Apenas a título de ilustração, voltemos a atenção à nova sistemática de cobrança do ICMS inaugurada por alguns Estados. Nela, sob a capa de “substituição tributária”, o fato gerador do ICMS de mercadoria adquirida em um Estado “A”, por exemplo, é deslocado como sendo a entrada da mercadoria na unidade da federação “B”. Ou seja, o ICMS será devido na transposição física da mercadoria entre unidades federadas, sendo ali calculado seu montante, tendo a nota fiscal como base de cálculo e emitido o boleto bancário para posterior pagamento, sendo vedada sua entrada sem que ali se concretize o fato gerador do imposto.
Basta uma rápida leitura do art. 150, V, da Constituição Federal – artigo este considerado como o Estatuto do Contribuinte, por encerrar princípios basilares do Direito Tributário – para se chegar à conclusão de que tal sistemática é absolutamente inconstitucional. Tal dispositivo impõe uma vedação expressa a todos os entes políticos da Federação – União, Estados, Distrito Federal e Municípios –, proibindo o estabelecimento de “limitações ao tráfego de pessoas ou bens por meio de tributos interestaduais ou intermunicipais, ressalvada a cobrança de pedágio pela utilização de vias conservadas pelo poder público.”
O Prof. Hugo de Brito Machado, um dos maiores tributaristas do País, assim comenta tal dispositivo constitucional:
“É importante esclarecer que essa regra não impede a cobrança de impostos sobre a circulação em operações interestaduais ou intermunicipais. O que ela proíbe é a instituição de tributo em cuja hipótese de incidência seja elemento essencial a transposição de fronteira interestadual ou intermunicipal.”(grifei).
Não satisfeitos, alguns Estados ainda obrigaram o recolhimento do imposto sobre os estoques!!! Esta imposição, de tão absurda, dispensa maiores críticas. Na feliz expressão do grande tributarista Alfredo A. Becker, ao se referir ao Sistema Tributário Nacional, chamou-o de “Carnaval Tributário”.
Assim, não pairam dúvidas quanto à ilegitimidade de tal sistemática, utilizada farta e crescentemente por alguns Estados, impondo um ônus fiscal a mais ao contribuinte e, pior, sem o mínimo de respeito à ortodoxia tributária inserida na Constituição da República. A propósito, as conveniências arrecadatórias, conquanto digam de perto com o interesse público, só prevalecerão quando legítimas.

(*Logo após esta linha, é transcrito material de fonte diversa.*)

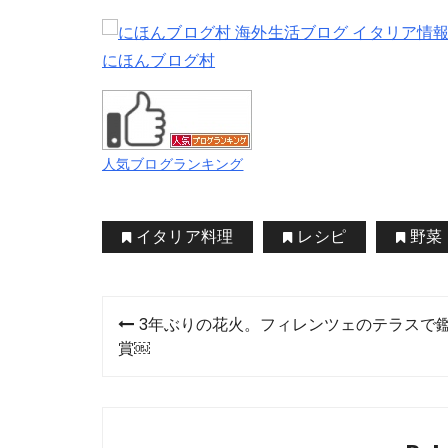
にほんブログ村
人気ブログランキング
イタリア料理
レシピ
野菜
投
3年ぶりの花火。フィレンツェのテラスで
稿
賞￼
ナ
ビ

Diante de tal situação, é necessária a mobilização dos setores da sociedade envolvidos, com a ocupação dos espaços da mídia e a utilização de ferramentas jurídicas para pressionar e barrar mais esta estocada fiscal arbitrária por parte da Administração Pública. Será uma briga de titãs, pois de um lado encontra-se parcela expressiva do PIB nacional, entrincheirados em sindicatos e associações, sufocados pela excessiva carga tributária e vítimas constantes do crescente uso político do ICMS; de outro, a Administração Pública e suas múltiplas formas de manipulação tanto da mídia como do Judiciário. Quem viver, verá.